Foster-Gardner, Inc. v. National Union Fire Ins. Co. of Pittsburgh
Citation: 29 ELR 20357
No. S063425, 18 Cal. 4th 857, (Cal., 08/03/1998, 09/23/1998)
The court holds that a state environmental agency order notifying an insured that it is a potentially responsible party (PRP) for pollution and requiring remediation is not a "suit" triggering insurers' duty to defend under comprehensive general liability (CGL) policies. Under the policies, the insurers are required to defend a "suit," but have discretion to investigate and settle a "claim." The court first holds that the word suit means a civil action commenced by filing a complaint; anything short of this is a claim. The primary attribute of a suit is that parties to an action are involved in actual court proceedings initiated by the filing of a complaint. A claim, however, can be any number of things, none of which rise to the formal level of a suit. The word suit is also easily understood and unambiguous to a reasonable policyholder. Moreover, the policies do not treat the terms suit and claim as interchangeable, but consistently treat them separately. In addition, in determining whether they have a duty to defend, the court has instructed insurers to compare the allegations of the complaint with the terms of the policy, which determine the parameters of a suit and, therefore, the limits of a defense. It is because the insurer's duty to defend depends on the allegations in the complaint that the insurer may or may not owe a duty to defend those allegations. Last, the court holds that the order did not initiate a suit within the meanings of the policies, and it did not give rise to the insurers' duty to defend.

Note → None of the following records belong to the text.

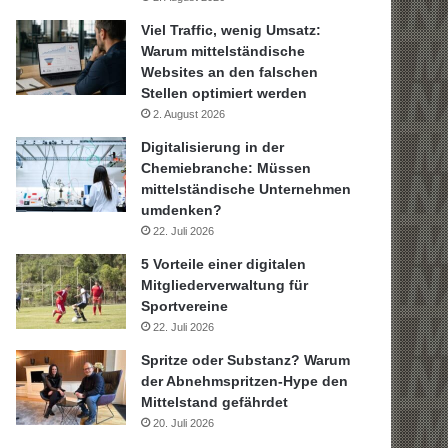
Viel Traffic, wenig Umsatz:
Warum mittelständische
Websites an den falschen
Stellen optimiert werden
2. August 2026
Digitalisierung in der
Chemiebranche: Müssen
mittelständische Unternehmen
umdenken?
22. Juli 2026
5 Vorteile einer digitalen
Mitgliederverwaltung für
Sportvereine
22. Juli 2026
Spritze oder Substanz? Warum
der Abnehmspritzen-Hype den
Mittelstand gefährdet
20. Juli 2026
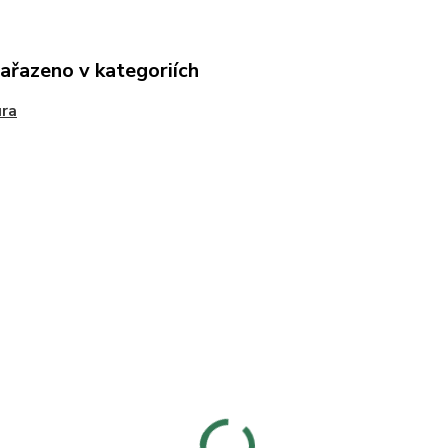
zařazeno v kategoriích
ura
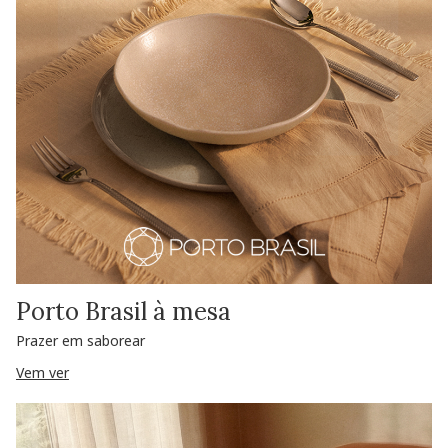
Porto Brasil à mesa
Prazer em saborear
Vem ver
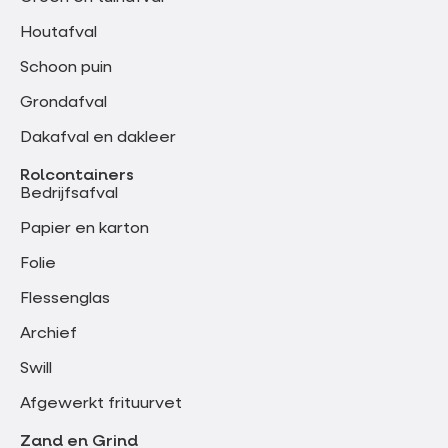
Houtafval
Schoon puin
Grondafval
Dakafval en dakleer
Rolcontainers
Bedrijfsafval
Papier en karton
Folie
Flessenglas
Archief
Swill
Afgewerkt frituurvet
Zand en Grind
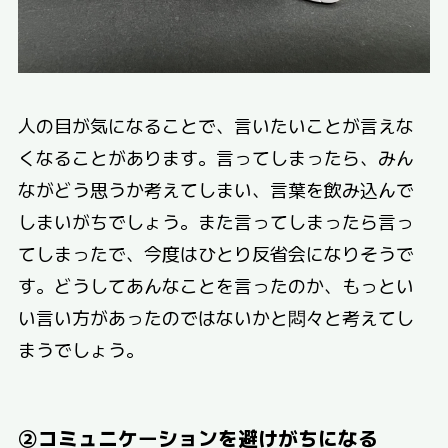
人の目が気になることで、言いたいことが言えな
くなることがあります。言ってしまったら、みん
ながどう思うか考えてしまい、言葉を飲み込んで
しまいがちでしょう。また言ってしまったら言っ
てしまったで、今度はひとり反省会になりそうで
す。どうしてあんなことを言ったのか、もっとい
い言い方があったのではないかと悶々と考えてし
まうでしょう。
②コミュニケーションを避けがちになる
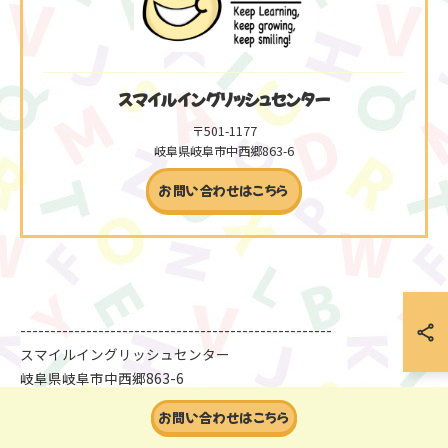
スマイルイングリッシュセンター
〒501-1177
岐阜県岐阜市中西郷863-6
お問い合わせはこちら
----------------------------------------------------
スマイルイングリッシュセンター
岐阜県岐阜市中西郷863-6
080-4224-1297
お問い合わせはこちら
岐阜市と本巣市の境目、モレラ岐阜から車で約8分の通いやすい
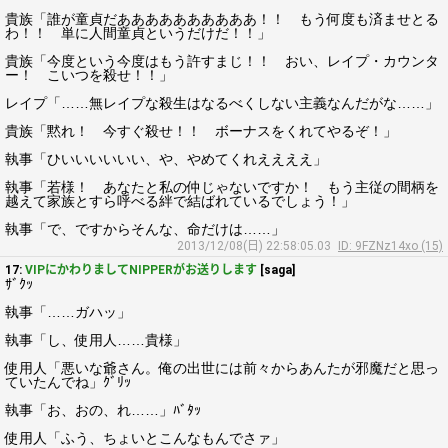
貴族「誰が童貞だああああああああああ！！ もう何度も済ませとる
わ！！ 単に人間童貞というだけだ！！」
貴族「今度という今度はもう許すまじ！！ おい、レイプ・カウンタ
ー！ こいつを殺せ！！」
レイプ「……無レイプな殺生はなるべくしない主義なんだがな……」
貴族「黙れ！ 今すぐ殺せ！！ ボーナスをくれてやるぞ！」
執事「ひいいいいいい、や、やめてくれええええ」
執事「若様！ あなたと私の仲じゃないですか！ もう主従の間柄を
越えて家族とすら呼べる絆で結ばれているでしょう！」
執事「で、ですからそんな、命だけは……」
2013/12/08(日) 22:58:05.03
ID: 9FZNz14xo (15)
17:
VIPにかわりましてNIPPERがお送りします
[saga]
ｻﾞｸｯ
執事「……ガハッ」
執事「し、使用人……貴様」
使用人「悪いな爺さん。俺の出世には前々からあんたが邪魔だと思っ
ていたんでね」ｸﾞﾘｯ
執事「お、おの、れ……」ﾊﾞﾀｯ
使用人「ふう、ちょいとこんなもんでさァ」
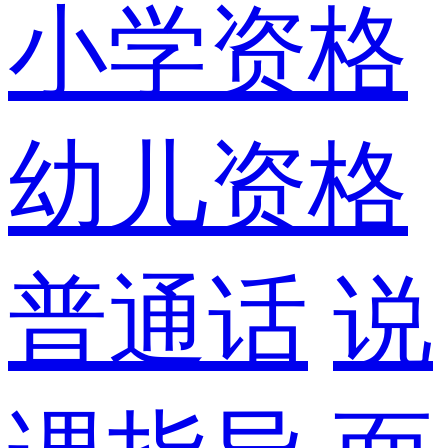
小学资格
幼儿资格
普通话
说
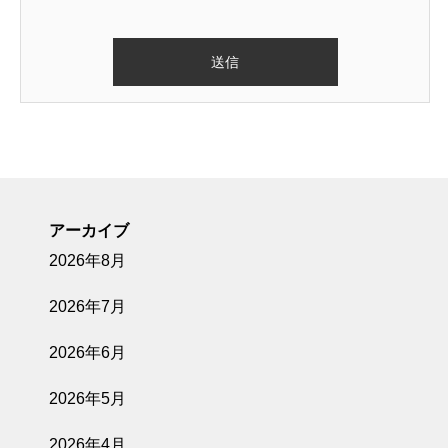
アーカイブ
2026年8月
2026年7月
2026年6月
2026年5月
2026年4月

A dissenting judge would hold that an administrative agency notice identifying the recipient as a PRP for environmental pollution and directing the recipient to assume responsibility for remediation triggers an insurer's duty to defend the recipient under a CGL policy. The CGL policy language is ambiguous as to whether a PRP notification letter should be treated as a mere claim or as the initiation of a suit, and under the court's rules of policy interpretation, this ambiguity should be resolved in favor of coverage. Furthermore, a reasonable insured would expect the insurer to pay cleanup costs whether the insured's obligations for those costs is determined administratively or judicially, and a reasonable insured would also expect the insurer to represent and defend its interests in the forum — whether administrative or judicial — in which its cleanup costs were determined.
Counsel for Plaintiff
Kristine L. Wilkes, David L. Mulliken
Latham & Watkins
701 B St., Ste. 2100, San Diego CA 92101
Counsel for Defendants
Randolph P. Sinnott, Gail L. Orr
Sinnott, Dito, Moura & Puebla
660 S. Figueroa St., Ste. 2300, Los Angeles CA 90017
Kirk C. Chamberlin, Stephanie H. Scherby
Charlston, Revich & Williams
1840 Century Park E., Third Fl., Los Angeles CA 90067
George, Baxter, and Chin, JJ., concurring. Kennard, J., dissenting. Mosk and Werdegar, JJ., concurring in dissent.